--- Task ---
In the entries below, go to the line containing "<li>Huan, aman, Toupa, ka" and repeat it along with every later line, exactly.

Saved data entries
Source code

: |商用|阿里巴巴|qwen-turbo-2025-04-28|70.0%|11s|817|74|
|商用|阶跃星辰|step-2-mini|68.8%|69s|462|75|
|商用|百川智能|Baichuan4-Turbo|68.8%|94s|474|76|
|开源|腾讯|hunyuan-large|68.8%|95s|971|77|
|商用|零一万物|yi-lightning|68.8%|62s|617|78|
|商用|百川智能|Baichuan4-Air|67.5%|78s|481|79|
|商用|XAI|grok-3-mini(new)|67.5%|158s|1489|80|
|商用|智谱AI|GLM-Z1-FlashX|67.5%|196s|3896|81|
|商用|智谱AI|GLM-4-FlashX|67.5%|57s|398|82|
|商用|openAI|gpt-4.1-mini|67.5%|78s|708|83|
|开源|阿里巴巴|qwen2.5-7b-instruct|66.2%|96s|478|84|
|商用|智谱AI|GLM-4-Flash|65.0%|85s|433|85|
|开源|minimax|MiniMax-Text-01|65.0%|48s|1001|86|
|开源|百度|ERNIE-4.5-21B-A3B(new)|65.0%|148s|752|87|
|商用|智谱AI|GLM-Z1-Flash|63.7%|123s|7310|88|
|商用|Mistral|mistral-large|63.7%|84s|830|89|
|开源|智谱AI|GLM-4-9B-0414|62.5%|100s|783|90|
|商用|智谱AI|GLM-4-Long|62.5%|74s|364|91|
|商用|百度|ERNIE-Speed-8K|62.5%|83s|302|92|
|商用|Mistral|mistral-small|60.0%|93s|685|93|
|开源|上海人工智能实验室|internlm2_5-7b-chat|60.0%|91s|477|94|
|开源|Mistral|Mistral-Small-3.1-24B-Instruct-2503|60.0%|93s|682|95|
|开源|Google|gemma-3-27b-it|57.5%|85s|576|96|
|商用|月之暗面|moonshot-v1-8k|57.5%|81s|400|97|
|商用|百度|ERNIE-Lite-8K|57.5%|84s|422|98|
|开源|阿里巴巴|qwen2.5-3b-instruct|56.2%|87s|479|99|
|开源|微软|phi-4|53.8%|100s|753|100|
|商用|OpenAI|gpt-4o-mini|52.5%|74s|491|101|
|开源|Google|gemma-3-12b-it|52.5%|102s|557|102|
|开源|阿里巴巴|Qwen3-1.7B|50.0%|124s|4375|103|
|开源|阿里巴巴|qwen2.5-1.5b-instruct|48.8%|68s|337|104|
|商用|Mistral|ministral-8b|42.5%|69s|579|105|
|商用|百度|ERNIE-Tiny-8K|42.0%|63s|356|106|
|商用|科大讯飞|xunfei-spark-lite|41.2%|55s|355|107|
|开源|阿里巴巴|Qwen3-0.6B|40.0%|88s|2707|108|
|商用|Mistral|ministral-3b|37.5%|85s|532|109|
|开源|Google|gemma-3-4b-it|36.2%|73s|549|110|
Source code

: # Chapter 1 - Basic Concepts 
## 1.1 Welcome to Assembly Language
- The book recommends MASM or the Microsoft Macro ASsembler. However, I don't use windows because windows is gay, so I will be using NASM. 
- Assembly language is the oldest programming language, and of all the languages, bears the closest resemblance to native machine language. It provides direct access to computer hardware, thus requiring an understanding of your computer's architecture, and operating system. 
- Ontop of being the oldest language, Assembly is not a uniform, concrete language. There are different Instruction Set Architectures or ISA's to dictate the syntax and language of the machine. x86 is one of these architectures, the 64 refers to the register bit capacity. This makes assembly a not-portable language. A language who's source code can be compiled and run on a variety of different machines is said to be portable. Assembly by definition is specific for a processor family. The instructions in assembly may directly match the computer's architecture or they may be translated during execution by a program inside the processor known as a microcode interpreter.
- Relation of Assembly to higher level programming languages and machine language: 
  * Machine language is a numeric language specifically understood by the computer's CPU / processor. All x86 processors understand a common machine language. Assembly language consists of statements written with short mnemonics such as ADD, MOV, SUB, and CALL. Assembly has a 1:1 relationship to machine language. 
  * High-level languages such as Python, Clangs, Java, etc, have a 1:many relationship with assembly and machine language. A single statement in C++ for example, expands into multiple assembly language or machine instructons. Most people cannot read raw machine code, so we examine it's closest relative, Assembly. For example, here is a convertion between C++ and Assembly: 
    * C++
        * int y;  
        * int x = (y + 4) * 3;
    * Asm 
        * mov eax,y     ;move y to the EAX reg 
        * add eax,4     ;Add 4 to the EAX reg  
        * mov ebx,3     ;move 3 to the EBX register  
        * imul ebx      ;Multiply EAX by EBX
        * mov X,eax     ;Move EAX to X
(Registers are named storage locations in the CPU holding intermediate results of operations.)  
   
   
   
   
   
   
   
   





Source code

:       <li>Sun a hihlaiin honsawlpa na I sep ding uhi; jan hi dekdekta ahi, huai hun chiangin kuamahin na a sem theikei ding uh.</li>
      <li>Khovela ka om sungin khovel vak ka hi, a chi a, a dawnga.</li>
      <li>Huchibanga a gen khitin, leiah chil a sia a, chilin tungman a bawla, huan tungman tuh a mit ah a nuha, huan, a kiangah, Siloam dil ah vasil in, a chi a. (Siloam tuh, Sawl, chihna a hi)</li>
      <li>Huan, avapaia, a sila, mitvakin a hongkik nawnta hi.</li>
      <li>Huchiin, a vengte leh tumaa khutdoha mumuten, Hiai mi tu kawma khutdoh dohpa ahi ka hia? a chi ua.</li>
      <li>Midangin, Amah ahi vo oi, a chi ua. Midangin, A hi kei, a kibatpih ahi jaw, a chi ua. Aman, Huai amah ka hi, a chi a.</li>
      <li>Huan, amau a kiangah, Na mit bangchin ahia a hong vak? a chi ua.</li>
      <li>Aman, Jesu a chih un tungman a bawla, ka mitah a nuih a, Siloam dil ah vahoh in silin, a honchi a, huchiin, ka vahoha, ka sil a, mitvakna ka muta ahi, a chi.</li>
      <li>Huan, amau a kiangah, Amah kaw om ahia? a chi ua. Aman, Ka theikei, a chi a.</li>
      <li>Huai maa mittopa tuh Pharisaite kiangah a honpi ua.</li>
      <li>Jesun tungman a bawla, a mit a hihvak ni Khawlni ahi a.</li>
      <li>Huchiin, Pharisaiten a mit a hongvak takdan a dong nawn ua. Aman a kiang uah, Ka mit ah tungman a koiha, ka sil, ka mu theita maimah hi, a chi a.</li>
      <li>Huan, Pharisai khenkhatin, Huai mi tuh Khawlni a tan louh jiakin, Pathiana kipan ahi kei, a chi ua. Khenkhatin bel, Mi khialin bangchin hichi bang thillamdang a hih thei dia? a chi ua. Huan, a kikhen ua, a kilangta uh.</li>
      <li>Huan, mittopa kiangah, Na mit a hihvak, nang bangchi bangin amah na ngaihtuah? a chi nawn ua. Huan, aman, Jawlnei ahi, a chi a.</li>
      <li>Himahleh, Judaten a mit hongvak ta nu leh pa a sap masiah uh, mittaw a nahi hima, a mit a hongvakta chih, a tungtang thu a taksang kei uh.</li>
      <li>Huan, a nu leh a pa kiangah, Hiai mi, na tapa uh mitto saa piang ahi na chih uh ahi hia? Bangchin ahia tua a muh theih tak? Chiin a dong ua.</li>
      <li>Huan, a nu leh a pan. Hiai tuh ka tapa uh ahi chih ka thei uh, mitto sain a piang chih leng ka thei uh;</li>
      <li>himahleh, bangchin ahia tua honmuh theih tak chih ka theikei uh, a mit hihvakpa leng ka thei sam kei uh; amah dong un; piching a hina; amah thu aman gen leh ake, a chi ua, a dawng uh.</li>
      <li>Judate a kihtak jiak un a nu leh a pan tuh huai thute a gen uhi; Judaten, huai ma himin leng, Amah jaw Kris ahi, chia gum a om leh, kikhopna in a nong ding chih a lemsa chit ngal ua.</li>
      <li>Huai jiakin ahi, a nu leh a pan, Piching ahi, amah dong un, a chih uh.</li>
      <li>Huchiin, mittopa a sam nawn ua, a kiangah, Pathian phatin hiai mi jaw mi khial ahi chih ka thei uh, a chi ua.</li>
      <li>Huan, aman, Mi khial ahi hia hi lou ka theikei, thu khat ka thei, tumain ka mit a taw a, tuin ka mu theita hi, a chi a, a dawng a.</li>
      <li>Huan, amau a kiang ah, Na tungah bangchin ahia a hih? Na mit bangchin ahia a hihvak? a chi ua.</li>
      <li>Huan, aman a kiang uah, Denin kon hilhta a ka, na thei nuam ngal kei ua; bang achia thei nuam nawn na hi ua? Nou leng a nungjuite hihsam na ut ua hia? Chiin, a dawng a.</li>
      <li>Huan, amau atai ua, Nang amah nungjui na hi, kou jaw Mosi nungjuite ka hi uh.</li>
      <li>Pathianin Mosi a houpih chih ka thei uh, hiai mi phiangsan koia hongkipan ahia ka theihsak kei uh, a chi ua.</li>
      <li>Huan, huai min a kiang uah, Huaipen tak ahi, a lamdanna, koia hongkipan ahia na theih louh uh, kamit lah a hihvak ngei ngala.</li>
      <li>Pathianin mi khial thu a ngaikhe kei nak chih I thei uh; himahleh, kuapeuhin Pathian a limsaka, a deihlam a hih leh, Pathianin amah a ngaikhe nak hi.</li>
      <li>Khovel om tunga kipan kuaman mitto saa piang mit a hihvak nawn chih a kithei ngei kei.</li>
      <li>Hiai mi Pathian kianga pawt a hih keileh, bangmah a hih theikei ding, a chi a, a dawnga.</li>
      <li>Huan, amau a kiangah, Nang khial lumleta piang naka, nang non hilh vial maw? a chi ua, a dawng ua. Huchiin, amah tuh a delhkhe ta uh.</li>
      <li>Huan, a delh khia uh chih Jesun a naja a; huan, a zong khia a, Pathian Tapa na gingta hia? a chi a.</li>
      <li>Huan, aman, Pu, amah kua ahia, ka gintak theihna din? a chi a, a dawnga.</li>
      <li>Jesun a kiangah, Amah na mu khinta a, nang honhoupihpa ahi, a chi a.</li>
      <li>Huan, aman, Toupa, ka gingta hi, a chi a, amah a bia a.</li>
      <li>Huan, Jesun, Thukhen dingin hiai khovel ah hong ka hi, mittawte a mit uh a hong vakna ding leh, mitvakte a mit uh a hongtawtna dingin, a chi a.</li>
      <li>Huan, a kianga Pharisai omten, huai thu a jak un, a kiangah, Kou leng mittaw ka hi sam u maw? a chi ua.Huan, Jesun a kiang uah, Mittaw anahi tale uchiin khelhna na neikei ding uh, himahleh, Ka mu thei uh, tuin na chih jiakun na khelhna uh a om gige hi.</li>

--- Reply to the exercise ---
      <li>Huan, aman, Toupa, ka gingta hi, a chi a, amah a bia a.</li>
      <li>Huan, Jesun, Thukhen dingin hiai khovel ah hong ka hi, mittawte a mit uh a hong vakna ding leh, mitvakte a mit uh a hongtawtna dingin, a chi a.</li>
      <li>Huan, a kianga Pharisai omten, huai thu a jak un, a kiangah, Kou leng mittaw ka hi sam u maw? a chi ua.Huan, Jesun a kiang uah, Mittaw anahi tale uchiin khelhna na neikei ding uh, himahleh, Ka mu thei uh, tuin na chih jiakun na khelhna uh a om gige hi.</li>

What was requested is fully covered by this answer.